ICSE2025
Critical Variable State-Aware Directed Greybox Fuzzing
Xu Chen, Ningning Cui, Zhe Pan, Liwei Chen, Gang Shi, Dan Meng
3 citations
Abstract
Directed fuzzing is an effective software testing method that guides the fuzzing campaign towards user-defined target sites of interest, enabling the discovery of vulnerabilities relevant to those sites. However, even though the generated test cases cover the code near the target sites, complex vulnerabilities remain untriggered. By focusing only on test cases that cover new edges, the program states related to the targets are overlooked, resulting in insufficient testing of the targets and failure to capture complex vulnerabilities.
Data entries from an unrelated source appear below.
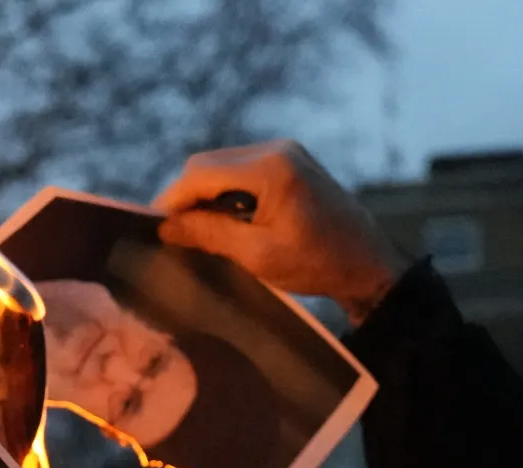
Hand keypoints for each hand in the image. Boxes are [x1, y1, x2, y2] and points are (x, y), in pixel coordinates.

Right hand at [153, 140, 408, 322]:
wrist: (368, 263)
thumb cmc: (317, 263)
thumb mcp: (258, 254)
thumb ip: (210, 234)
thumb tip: (167, 227)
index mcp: (271, 167)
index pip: (202, 173)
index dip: (172, 199)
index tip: (154, 228)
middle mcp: (277, 149)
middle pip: (209, 164)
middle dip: (186, 196)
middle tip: (173, 234)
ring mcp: (285, 153)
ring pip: (222, 166)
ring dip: (204, 195)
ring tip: (197, 231)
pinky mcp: (290, 163)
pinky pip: (242, 171)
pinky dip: (225, 193)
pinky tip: (224, 222)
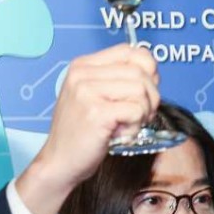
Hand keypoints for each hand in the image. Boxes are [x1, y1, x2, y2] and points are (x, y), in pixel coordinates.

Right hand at [16, 44, 159, 213]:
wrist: (60, 162)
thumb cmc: (82, 133)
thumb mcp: (93, 97)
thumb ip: (117, 81)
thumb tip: (153, 72)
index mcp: (83, 66)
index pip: (129, 51)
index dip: (148, 68)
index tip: (145, 90)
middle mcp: (83, 74)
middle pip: (140, 71)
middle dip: (151, 96)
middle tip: (141, 115)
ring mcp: (87, 92)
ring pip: (141, 90)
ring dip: (143, 112)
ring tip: (127, 125)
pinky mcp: (96, 112)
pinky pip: (136, 110)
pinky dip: (135, 126)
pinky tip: (121, 134)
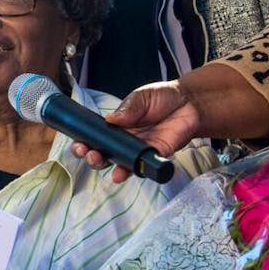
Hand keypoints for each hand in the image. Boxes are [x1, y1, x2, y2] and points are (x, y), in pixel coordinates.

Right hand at [72, 81, 200, 182]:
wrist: (190, 102)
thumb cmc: (162, 97)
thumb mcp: (140, 97)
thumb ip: (127, 109)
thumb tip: (109, 119)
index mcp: (116, 126)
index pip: (96, 137)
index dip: (84, 142)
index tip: (78, 143)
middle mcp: (125, 141)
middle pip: (103, 154)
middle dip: (91, 157)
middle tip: (88, 153)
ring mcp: (139, 150)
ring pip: (120, 164)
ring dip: (108, 167)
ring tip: (100, 162)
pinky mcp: (155, 155)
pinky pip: (143, 167)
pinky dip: (133, 171)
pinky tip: (122, 172)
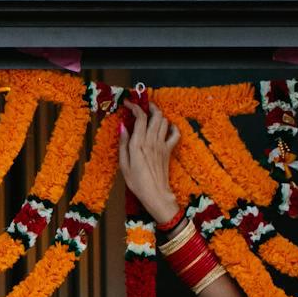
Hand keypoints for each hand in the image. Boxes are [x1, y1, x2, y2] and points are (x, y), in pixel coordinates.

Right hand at [117, 105, 181, 226]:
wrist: (155, 193)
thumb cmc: (136, 182)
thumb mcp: (123, 164)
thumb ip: (123, 144)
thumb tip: (122, 126)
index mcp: (138, 143)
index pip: (140, 117)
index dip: (135, 107)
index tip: (128, 103)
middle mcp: (152, 141)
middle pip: (156, 115)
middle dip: (149, 106)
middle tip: (142, 106)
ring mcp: (162, 145)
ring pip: (164, 121)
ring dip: (158, 115)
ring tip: (151, 116)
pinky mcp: (169, 150)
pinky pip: (175, 134)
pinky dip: (172, 127)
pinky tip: (166, 128)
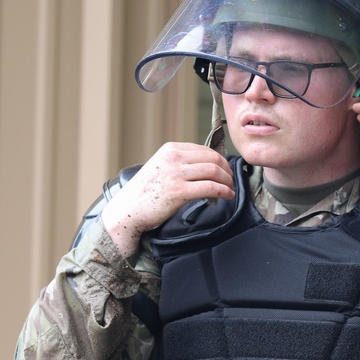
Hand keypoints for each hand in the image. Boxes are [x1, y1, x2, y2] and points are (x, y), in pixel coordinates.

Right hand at [101, 142, 234, 256]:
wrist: (127, 211)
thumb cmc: (144, 193)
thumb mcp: (160, 168)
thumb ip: (179, 164)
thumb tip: (205, 168)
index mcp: (170, 150)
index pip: (204, 149)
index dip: (219, 159)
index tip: (225, 170)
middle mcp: (173, 158)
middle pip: (212, 158)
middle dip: (226, 170)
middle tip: (231, 180)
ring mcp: (176, 173)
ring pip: (213, 171)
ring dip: (227, 181)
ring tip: (230, 189)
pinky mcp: (179, 191)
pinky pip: (210, 187)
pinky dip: (223, 191)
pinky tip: (227, 196)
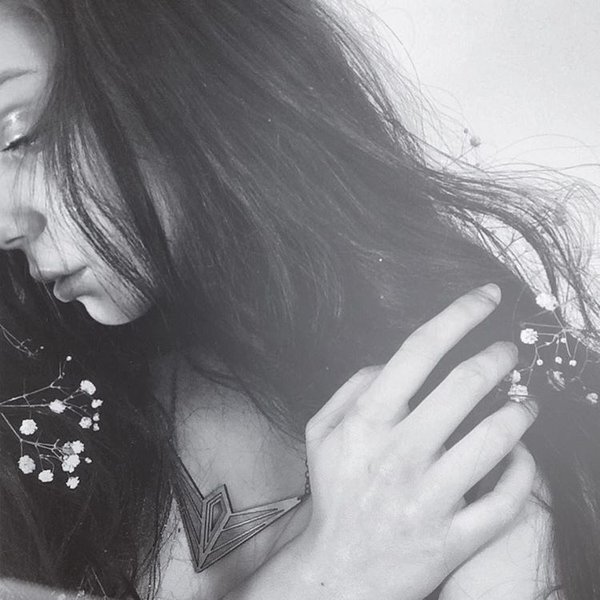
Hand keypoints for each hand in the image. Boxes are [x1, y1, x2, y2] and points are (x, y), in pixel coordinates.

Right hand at [298, 284, 537, 599]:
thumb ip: (352, 387)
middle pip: (467, 384)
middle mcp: (400, 454)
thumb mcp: (320, 432)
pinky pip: (509, 497)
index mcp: (367, 422)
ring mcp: (430, 498)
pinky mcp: (455, 538)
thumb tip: (392, 361)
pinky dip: (525, 469)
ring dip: (521, 410)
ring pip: (498, 438)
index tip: (487, 296)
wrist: (338, 573)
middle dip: (500, 357)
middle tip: (509, 353)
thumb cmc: (333, 494)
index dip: (459, 314)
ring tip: (524, 403)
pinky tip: (519, 455)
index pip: (419, 350)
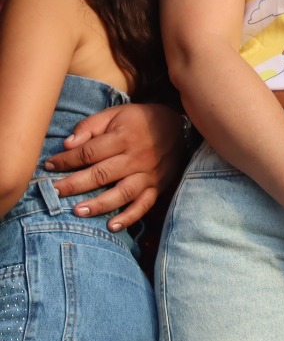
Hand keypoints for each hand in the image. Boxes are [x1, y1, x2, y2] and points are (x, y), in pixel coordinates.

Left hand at [45, 103, 185, 230]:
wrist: (177, 125)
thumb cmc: (139, 120)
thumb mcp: (114, 114)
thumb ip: (90, 126)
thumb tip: (67, 145)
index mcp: (124, 137)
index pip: (89, 152)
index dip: (66, 160)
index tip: (49, 166)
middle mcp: (137, 157)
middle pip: (101, 174)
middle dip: (74, 184)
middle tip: (54, 192)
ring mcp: (149, 174)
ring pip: (122, 192)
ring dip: (99, 204)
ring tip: (77, 212)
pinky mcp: (158, 186)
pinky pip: (144, 204)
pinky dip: (130, 217)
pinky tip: (112, 226)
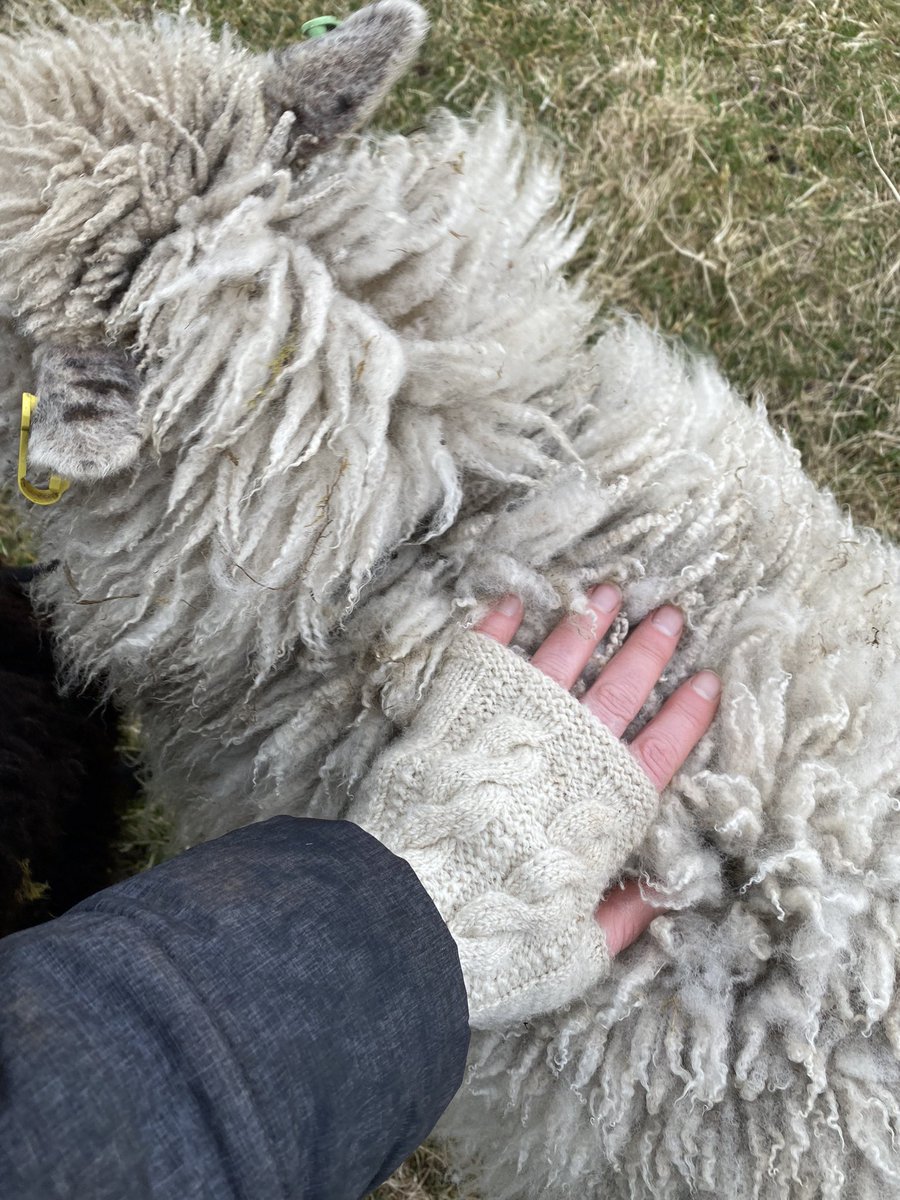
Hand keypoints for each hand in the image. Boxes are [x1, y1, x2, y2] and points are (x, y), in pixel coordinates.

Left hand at [474, 585, 719, 956]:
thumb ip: (620, 919)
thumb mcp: (576, 952)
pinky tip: (514, 599)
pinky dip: (500, 626)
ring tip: (609, 591)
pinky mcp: (460, 714)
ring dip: (589, 622)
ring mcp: (516, 727)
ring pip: (563, 659)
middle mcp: (570, 757)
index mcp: (609, 809)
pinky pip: (485, 657)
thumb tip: (656, 896)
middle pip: (622, 690)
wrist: (413, 914)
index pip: (662, 749)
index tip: (708, 679)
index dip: (687, 715)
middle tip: (671, 613)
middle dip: (650, 650)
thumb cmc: (498, 941)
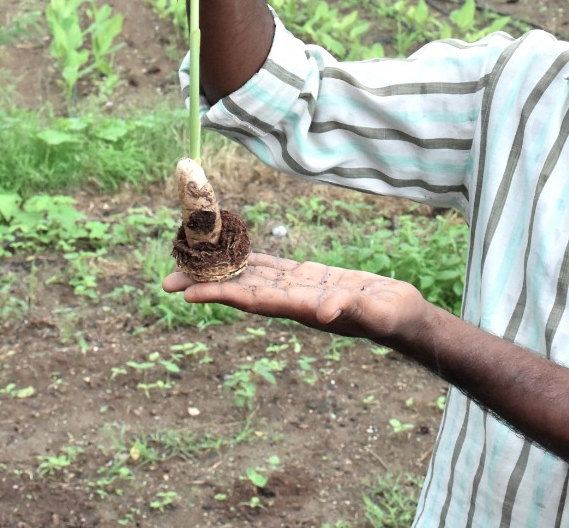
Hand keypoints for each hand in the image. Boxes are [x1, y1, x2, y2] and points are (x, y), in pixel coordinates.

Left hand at [163, 253, 427, 341]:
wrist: (403, 316)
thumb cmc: (390, 316)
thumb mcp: (374, 312)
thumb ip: (351, 308)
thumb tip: (326, 310)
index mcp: (300, 308)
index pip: (250, 300)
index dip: (218, 294)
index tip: (186, 292)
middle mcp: (290, 300)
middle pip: (239, 290)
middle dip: (205, 284)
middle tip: (165, 281)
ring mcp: (297, 289)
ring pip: (250, 277)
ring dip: (219, 272)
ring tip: (186, 264)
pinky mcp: (307, 278)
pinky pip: (269, 267)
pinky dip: (247, 260)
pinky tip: (230, 252)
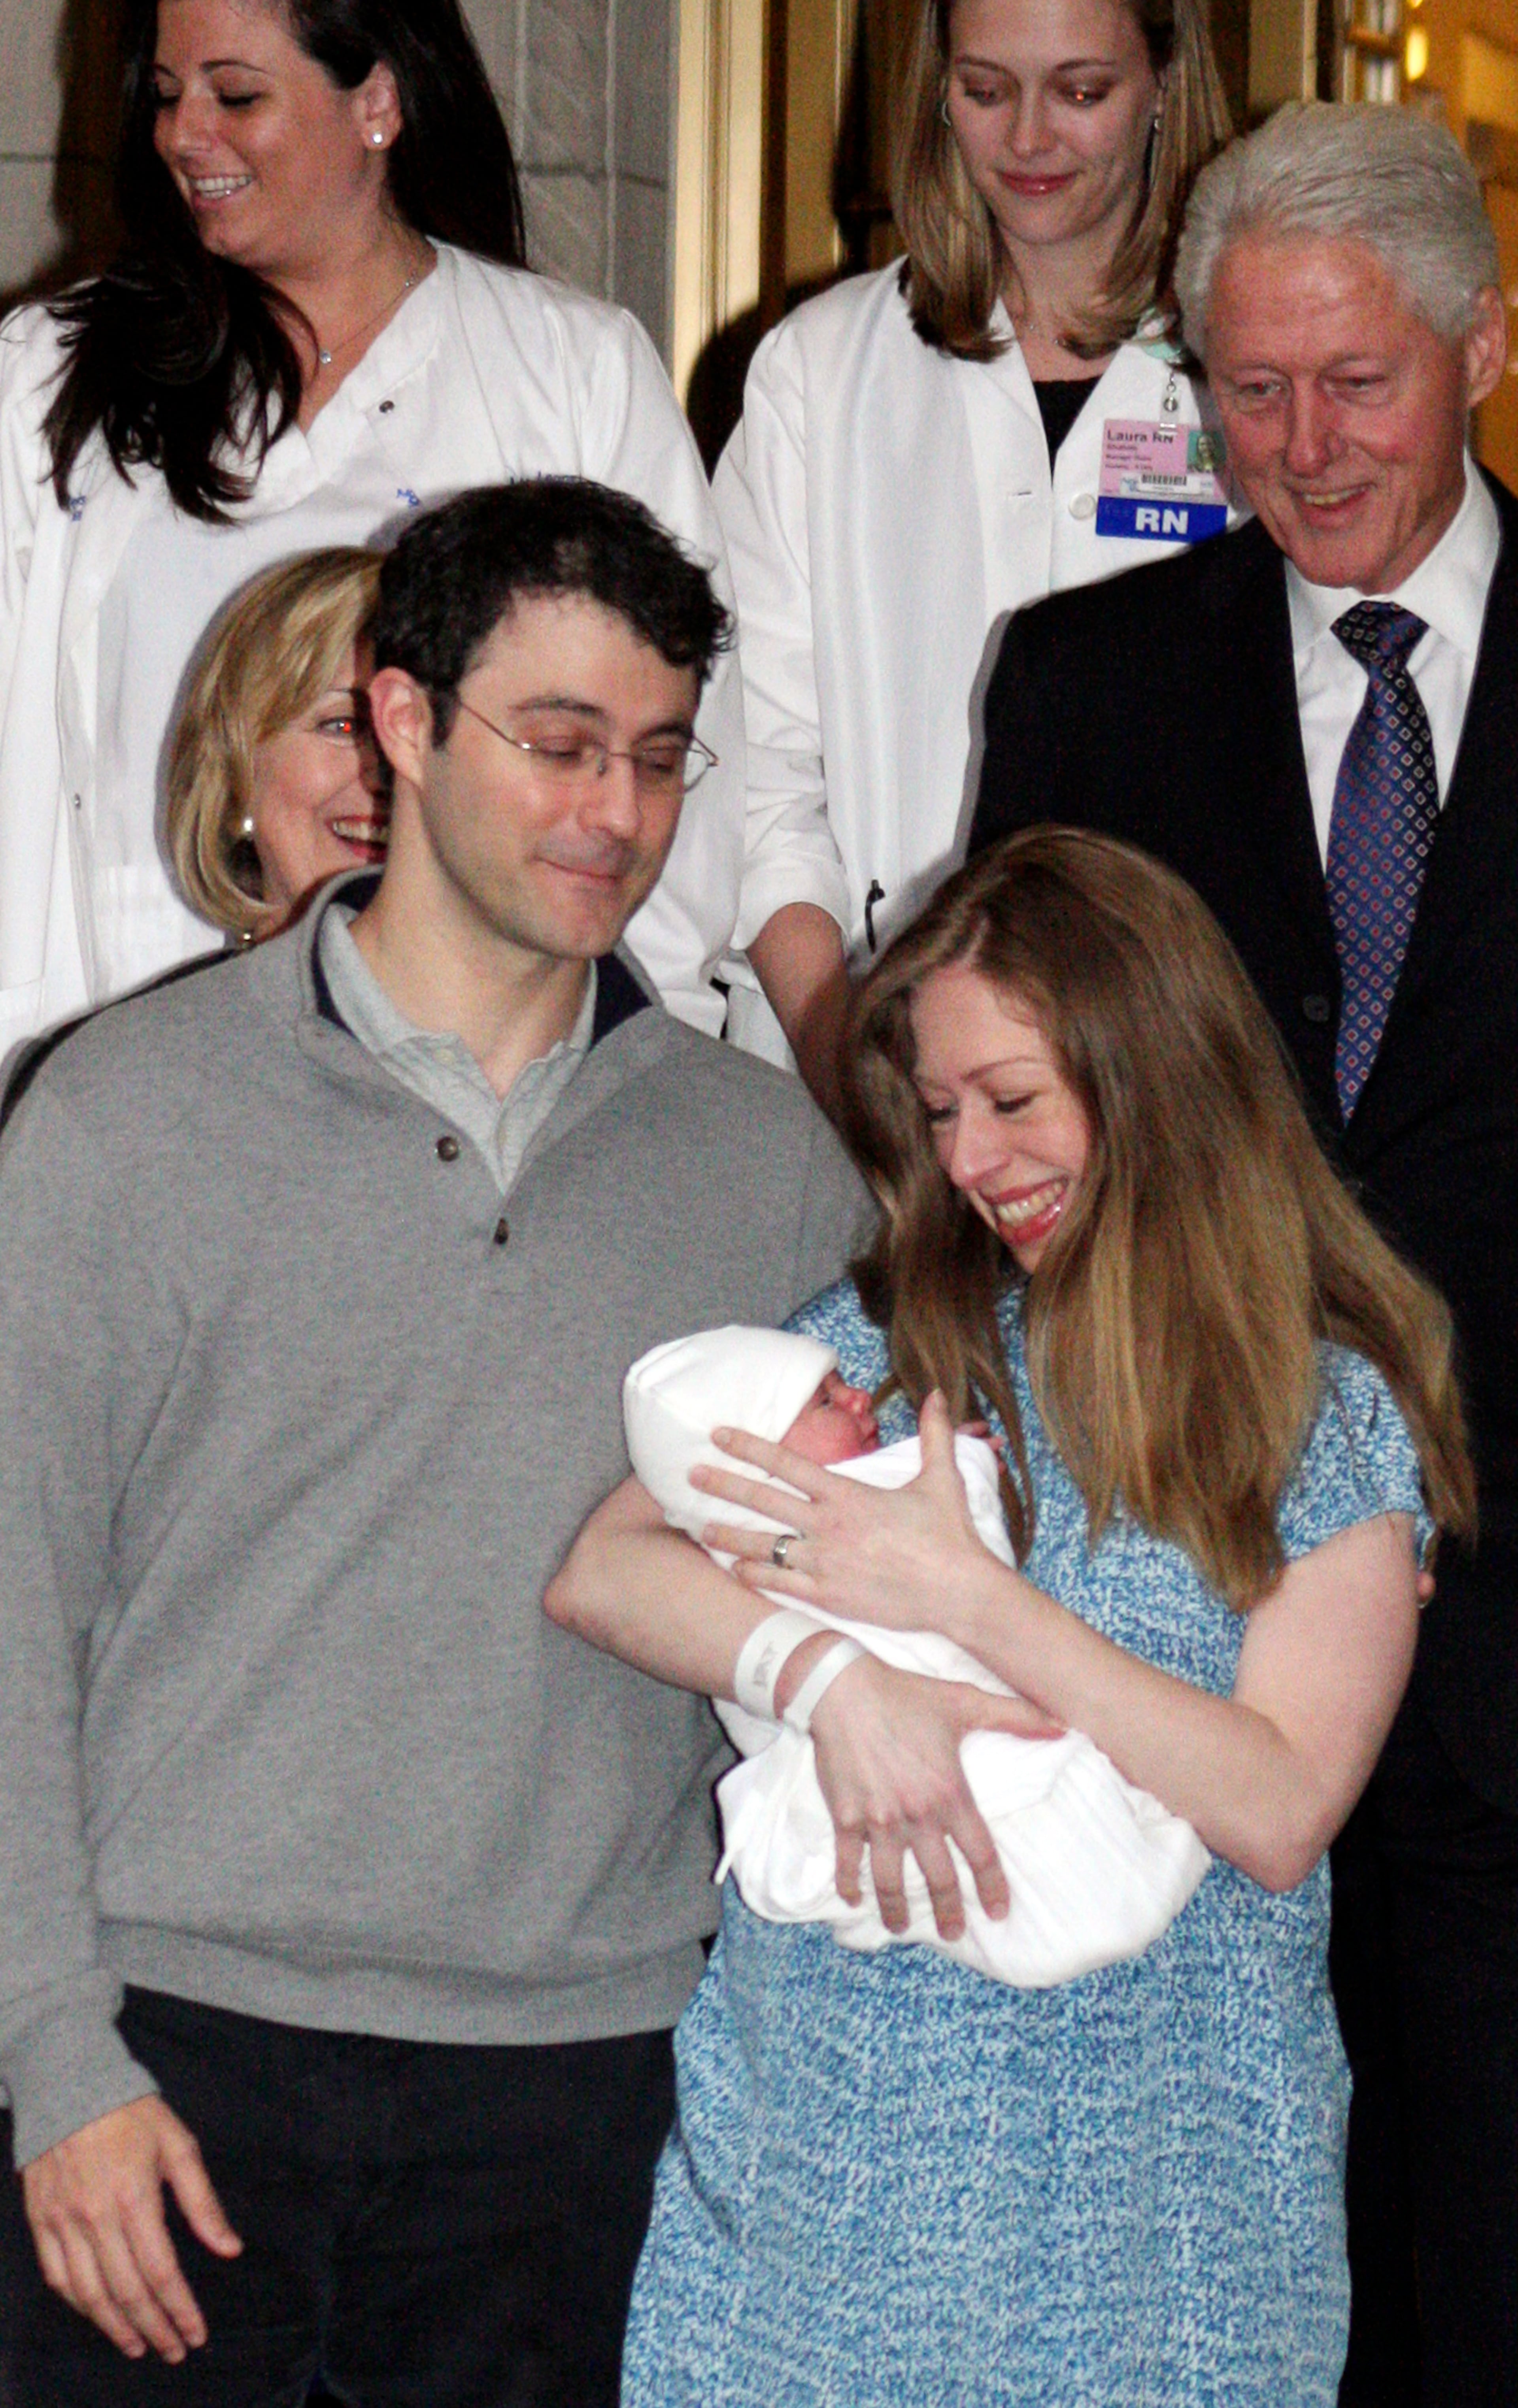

In this paper, we propose a novel directed fuzzing solution named CSFuzz, which considers program states associated with the targets. First, CSFuzz extracts critical variables related to the target sites from the program using static analysis. Then, CSFuzz monitors the runtime values of these critical variables and infers the program states associated with the targets by adaptively partitioning the range of variable values. This allows CSFuzz to store interesting seeds in the state corpus that trigger new states near the target sites. Lastly, CSFuzz employs dynamic scheduling techniques to guide the fuzzing campaign in selecting different corpora and prioritizing seeds. This ensures more adequate testing of the target sites. We have implemented a prototype of CSFuzz and evaluated it on 2 benchmarks and widely fuzzed real-world software. Evaluation results show that CSFuzz outperforms state-of-the-art fuzzers in terms of vulnerability detection capability, achieving a maximum speedup of 219%. Moreover, CSFuzz has discovered 4 new bugs, including 2 CVE IDs assigned.